ABOUT THIS EXERCISE - With nothing left out, repeat every entry exactly.

SOURCE DATA -
==*==
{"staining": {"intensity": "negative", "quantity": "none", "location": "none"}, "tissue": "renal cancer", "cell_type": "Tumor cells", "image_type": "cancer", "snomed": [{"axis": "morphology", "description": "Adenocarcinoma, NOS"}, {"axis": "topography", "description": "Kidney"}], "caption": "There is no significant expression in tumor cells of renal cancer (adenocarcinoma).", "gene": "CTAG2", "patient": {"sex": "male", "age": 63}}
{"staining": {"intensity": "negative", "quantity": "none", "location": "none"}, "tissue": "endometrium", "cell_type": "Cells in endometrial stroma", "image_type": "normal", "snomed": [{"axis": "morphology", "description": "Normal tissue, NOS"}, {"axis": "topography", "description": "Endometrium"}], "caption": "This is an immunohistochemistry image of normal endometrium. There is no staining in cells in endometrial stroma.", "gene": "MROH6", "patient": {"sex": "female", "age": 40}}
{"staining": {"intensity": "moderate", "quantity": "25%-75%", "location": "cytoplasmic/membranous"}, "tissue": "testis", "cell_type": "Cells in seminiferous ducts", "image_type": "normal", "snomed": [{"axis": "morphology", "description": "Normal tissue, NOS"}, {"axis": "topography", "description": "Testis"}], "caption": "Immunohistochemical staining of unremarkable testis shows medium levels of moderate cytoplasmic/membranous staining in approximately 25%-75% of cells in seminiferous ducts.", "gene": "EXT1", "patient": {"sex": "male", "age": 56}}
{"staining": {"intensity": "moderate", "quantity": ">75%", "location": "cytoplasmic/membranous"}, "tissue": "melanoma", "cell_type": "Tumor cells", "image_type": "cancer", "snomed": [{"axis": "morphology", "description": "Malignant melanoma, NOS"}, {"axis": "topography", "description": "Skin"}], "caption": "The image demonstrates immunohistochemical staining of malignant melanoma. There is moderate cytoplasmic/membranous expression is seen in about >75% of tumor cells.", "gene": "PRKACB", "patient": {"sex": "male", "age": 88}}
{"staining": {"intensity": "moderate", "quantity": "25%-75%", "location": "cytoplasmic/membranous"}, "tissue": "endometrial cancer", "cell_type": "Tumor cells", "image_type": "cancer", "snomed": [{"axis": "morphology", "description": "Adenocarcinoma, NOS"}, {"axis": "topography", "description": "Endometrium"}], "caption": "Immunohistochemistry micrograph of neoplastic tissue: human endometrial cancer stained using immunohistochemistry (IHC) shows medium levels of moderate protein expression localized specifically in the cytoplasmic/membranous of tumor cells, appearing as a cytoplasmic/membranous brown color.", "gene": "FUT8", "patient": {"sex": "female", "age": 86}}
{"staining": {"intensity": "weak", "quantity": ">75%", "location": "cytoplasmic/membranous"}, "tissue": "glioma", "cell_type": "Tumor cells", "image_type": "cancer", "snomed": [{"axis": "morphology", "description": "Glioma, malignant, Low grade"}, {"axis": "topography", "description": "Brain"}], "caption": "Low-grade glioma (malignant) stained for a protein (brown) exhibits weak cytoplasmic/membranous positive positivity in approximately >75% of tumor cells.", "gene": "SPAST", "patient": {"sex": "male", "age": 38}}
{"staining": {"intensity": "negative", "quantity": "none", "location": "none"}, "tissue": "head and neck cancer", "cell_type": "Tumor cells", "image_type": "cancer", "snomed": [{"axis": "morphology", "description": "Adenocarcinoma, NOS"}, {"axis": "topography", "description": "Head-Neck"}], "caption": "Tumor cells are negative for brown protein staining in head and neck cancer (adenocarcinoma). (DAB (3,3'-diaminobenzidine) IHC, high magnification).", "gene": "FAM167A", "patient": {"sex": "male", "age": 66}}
==*==
EXERCISE RESULT -
{"staining": {"intensity": "negative", "quantity": "none", "location": "none"}, "tissue": "renal cancer", "cell_type": "Tumor cells", "image_type": "cancer", "snomed": [{"axis": "morphology", "description": "Adenocarcinoma, NOS"}, {"axis": "topography", "description": "Kidney"}], "caption": "There is no significant expression in tumor cells of renal cancer (adenocarcinoma).", "gene": "CTAG2", "patient": {"sex": "male", "age": 63}}
{"staining": {"intensity": "negative", "quantity": "none", "location": "none"}, "tissue": "endometrium", "cell_type": "Cells in endometrial stroma", "image_type": "normal", "snomed": [{"axis": "morphology", "description": "Normal tissue, NOS"}, {"axis": "topography", "description": "Endometrium"}], "caption": "This is an immunohistochemistry image of normal endometrium. There is no staining in cells in endometrial stroma.", "gene": "MROH6", "patient": {"sex": "female", "age": 40}}
{"staining": {"intensity": "moderate", "quantity": "25%-75%", "location": "cytoplasmic/membranous"}, "tissue": "testis", "cell_type": "Cells in seminiferous ducts", "image_type": "normal", "snomed": [{"axis": "morphology", "description": "Normal tissue, NOS"}, {"axis": "topography", "description": "Testis"}], "caption": "Immunohistochemical staining of unremarkable testis shows medium levels of moderate cytoplasmic/membranous staining in approximately 25%-75% of cells in seminiferous ducts.", "gene": "EXT1", "patient": {"sex": "male", "age": 56}}
{"staining": {"intensity": "moderate", "quantity": ">75%", "location": "cytoplasmic/membranous"}, "tissue": "melanoma", "cell_type": "Tumor cells", "image_type": "cancer", "snomed": [{"axis": "morphology", "description": "Malignant melanoma, NOS"}, {"axis": "topography", "description": "Skin"}], "caption": "The image demonstrates immunohistochemical staining of malignant melanoma. There is moderate cytoplasmic/membranous expression is seen in about >75% of tumor cells.", "gene": "PRKACB", "patient": {"sex": "male", "age": 88}}
{"staining": {"intensity": "moderate", "quantity": "25%-75%", "location": "cytoplasmic/membranous"}, "tissue": "endometrial cancer", "cell_type": "Tumor cells", "image_type": "cancer", "snomed": [{"axis": "morphology", "description": "Adenocarcinoma, NOS"}, {"axis": "topography", "description": "Endometrium"}], "caption": "Immunohistochemistry micrograph of neoplastic tissue: human endometrial cancer stained using immunohistochemistry (IHC) shows medium levels of moderate protein expression localized specifically in the cytoplasmic/membranous of tumor cells, appearing as a cytoplasmic/membranous brown color.", "gene": "FUT8", "patient": {"sex": "female", "age": 86}}
{"staining": {"intensity": "weak", "quantity": ">75%", "location": "cytoplasmic/membranous"}, "tissue": "glioma", "cell_type": "Tumor cells", "image_type": "cancer", "snomed": [{"axis": "morphology", "description": "Glioma, malignant, Low grade"}, {"axis": "topography", "description": "Brain"}], "caption": "Low-grade glioma (malignant) stained for a protein (brown) exhibits weak cytoplasmic/membranous positive positivity in approximately >75% of tumor cells.", "gene": "SPAST", "patient": {"sex": "male", "age": 38}}
{"staining": {"intensity": "negative", "quantity": "none", "location": "none"}, "tissue": "head and neck cancer", "cell_type": "Tumor cells", "image_type": "cancer", "snomed": [{"axis": "morphology", "description": "Adenocarcinoma, NOS"}, {"axis": "topography", "description": "Head-Neck"}], "caption": "Tumor cells are negative for brown protein staining in head and neck cancer (adenocarcinoma). (DAB (3,3'-diaminobenzidine) IHC, high magnification).", "gene": "FAM167A", "patient": {"sex": "male", "age": 66}}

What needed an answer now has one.